QIQI WANG: The other way. Scroll up. Right. So what I'm doing is I'm expanding this term as the first line, this term at the second line, this term as the third line, and this is the fourth line. I'm just writing things down, and it's different lines, and I'm also aligning the same derivatives of u on the same color. Is it clear?
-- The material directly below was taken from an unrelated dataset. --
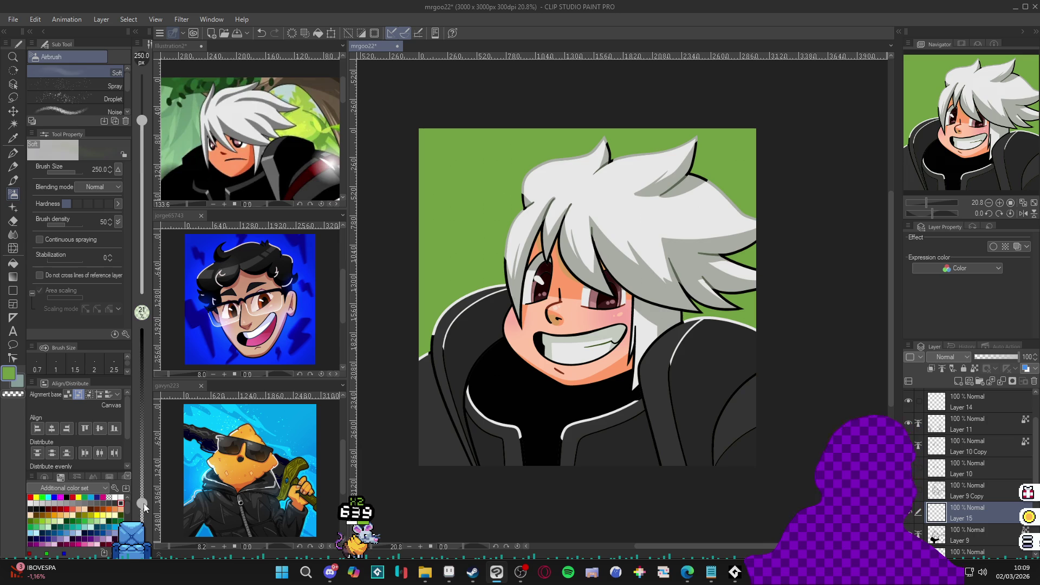
pyautogui.moveTo(569, 484)
pyautogui.mouseDown()
pyautogui.moveTo(651, 484)
pyautogui.moveTo(528, 486)
pyautogui.mouseUp()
So how do I choose the coefficients? I'm going to choose coefficients to cancel as many terms as possible. I'm going to choose, first of all, the first priority is to cancel anything that is ui, anything multiplied on ui. So what x should I choose?

AUDIENCE: [INAUDIBLE].

QIQI WANG: Exactly. x has to be equal to 1 because I want these two terms, I want them to be canceled. The only way to cancel this is we choose x equal to 1. Is it clear? And what should I do to ensure that this term also cancels?

AUDIENCE: [INAUDIBLE].

QIQI WANG: What? Somebody?

AUDIENCE: [INAUDIBLE].

QIQI WANG: y plus z equal to 1.

AUDIENCE: [INAUDIBLE].

QIQI WANG: Equal to delta t. Exactly. y plus z has to equal to delta t in order for this, this, and this to cancel. y plus z has equal to delta t. Do we have a question? No? All right. What can we do to cancel this?

AUDIENCE: [INAUDIBLE].

QIQI WANG: We need to have minus z delta t to cancel with the last delta t squared over 2. So we have z delta t has to equal to delta t squared over 2, which means z has to equal to 1/2 of delta t. Now, the question is, can I cancel more? Can I make sure I can cancel more? No. I only have three terms to play around with. I only have three unknowns, x, y, and z.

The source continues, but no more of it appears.